• **GOAL OF THE EXERCISE**
Reproduce precisely the lines between the start of the data below and the line with "é procéder à", both included.

• **EXCERPTED RECORDS**
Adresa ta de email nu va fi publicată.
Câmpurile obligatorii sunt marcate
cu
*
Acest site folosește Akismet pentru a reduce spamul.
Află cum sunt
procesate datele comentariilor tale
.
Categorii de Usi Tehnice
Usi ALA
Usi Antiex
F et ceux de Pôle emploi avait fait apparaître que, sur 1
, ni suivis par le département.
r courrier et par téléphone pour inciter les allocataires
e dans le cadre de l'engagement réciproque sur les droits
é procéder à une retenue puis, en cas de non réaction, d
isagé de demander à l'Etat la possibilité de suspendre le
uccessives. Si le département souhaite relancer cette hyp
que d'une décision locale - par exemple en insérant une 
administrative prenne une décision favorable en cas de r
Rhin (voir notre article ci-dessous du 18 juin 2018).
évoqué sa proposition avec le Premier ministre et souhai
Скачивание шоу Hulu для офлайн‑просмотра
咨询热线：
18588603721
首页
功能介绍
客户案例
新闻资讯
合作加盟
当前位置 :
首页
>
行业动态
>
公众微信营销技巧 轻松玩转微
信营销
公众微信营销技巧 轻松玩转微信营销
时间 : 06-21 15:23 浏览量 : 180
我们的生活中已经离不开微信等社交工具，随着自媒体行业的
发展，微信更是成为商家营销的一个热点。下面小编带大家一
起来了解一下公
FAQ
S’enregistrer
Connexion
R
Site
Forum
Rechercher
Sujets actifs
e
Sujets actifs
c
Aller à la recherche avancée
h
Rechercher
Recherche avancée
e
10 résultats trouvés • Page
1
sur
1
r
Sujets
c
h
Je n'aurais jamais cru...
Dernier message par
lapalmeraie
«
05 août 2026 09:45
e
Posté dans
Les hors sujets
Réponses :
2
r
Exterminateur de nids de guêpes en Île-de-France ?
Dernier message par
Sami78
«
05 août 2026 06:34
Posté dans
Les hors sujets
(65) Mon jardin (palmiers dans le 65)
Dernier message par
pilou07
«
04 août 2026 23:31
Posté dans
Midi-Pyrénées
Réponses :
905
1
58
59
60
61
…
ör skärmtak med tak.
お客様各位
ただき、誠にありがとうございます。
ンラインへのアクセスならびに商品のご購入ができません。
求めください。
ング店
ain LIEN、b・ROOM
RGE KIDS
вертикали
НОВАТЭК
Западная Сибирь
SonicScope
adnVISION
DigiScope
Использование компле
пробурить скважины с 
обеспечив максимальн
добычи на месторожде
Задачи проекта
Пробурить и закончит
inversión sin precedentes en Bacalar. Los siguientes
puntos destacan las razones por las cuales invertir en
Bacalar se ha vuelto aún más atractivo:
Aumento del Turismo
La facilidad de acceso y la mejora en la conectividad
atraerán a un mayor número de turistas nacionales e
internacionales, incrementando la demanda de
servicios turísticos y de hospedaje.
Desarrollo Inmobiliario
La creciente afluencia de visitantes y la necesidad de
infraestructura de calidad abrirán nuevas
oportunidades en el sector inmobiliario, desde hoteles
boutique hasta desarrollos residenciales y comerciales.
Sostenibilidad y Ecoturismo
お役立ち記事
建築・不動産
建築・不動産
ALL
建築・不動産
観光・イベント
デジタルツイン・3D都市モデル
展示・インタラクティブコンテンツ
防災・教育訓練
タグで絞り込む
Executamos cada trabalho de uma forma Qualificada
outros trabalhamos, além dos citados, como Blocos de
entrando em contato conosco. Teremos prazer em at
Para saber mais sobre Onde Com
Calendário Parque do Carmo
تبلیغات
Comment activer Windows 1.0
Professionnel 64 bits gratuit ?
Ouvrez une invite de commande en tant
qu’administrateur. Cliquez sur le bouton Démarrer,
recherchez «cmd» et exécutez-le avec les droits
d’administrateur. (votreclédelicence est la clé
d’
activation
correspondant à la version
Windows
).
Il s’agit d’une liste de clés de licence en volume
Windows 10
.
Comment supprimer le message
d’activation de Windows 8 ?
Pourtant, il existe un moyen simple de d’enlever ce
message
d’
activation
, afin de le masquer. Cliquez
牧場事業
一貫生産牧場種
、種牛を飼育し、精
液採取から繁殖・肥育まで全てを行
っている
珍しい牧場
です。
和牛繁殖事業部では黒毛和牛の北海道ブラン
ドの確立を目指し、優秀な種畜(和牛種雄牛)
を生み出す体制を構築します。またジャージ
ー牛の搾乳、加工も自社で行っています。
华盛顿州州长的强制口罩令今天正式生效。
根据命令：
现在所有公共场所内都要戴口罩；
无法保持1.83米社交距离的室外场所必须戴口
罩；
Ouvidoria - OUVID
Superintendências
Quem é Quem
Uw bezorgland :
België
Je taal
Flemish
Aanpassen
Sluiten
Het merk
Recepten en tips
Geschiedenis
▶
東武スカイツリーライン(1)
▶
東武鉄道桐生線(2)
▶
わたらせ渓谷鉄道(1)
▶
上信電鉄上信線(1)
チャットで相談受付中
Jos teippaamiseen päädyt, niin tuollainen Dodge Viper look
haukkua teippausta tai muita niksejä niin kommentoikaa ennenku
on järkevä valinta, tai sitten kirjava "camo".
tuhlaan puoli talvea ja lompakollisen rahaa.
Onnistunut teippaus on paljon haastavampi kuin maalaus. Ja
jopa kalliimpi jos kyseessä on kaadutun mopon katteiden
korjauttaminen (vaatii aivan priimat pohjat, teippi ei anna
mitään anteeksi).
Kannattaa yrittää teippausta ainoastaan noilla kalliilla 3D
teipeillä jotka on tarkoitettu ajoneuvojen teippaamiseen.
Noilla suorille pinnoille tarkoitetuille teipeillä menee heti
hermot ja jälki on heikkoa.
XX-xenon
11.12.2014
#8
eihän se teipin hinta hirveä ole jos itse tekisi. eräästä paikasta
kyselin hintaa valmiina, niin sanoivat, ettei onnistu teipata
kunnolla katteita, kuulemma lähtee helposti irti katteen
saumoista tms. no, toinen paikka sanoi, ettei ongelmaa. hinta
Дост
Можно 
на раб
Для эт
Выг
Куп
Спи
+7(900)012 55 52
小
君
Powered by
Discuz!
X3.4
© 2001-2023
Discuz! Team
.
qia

• **YOUR SOLUTION**
Adresa ta de email nu va fi publicată.
Câmpurile obligatorii sunt marcate
cu
*
Acest site folosește Akismet pentru a reduce spamul.
Află cum sunt
procesate datele comentariilor tale
.
Categorii de Usi Tehnice
Usi ALA
Usi Antiex
F et ceux de Pôle emploi avait fait apparaître que, sur 1
, ni suivis par le département.
r courrier et par téléphone pour inciter les allocataires
e dans le cadre de l'engagement réciproque sur les droits
é procéder à une retenue puis, en cas de non réaction, d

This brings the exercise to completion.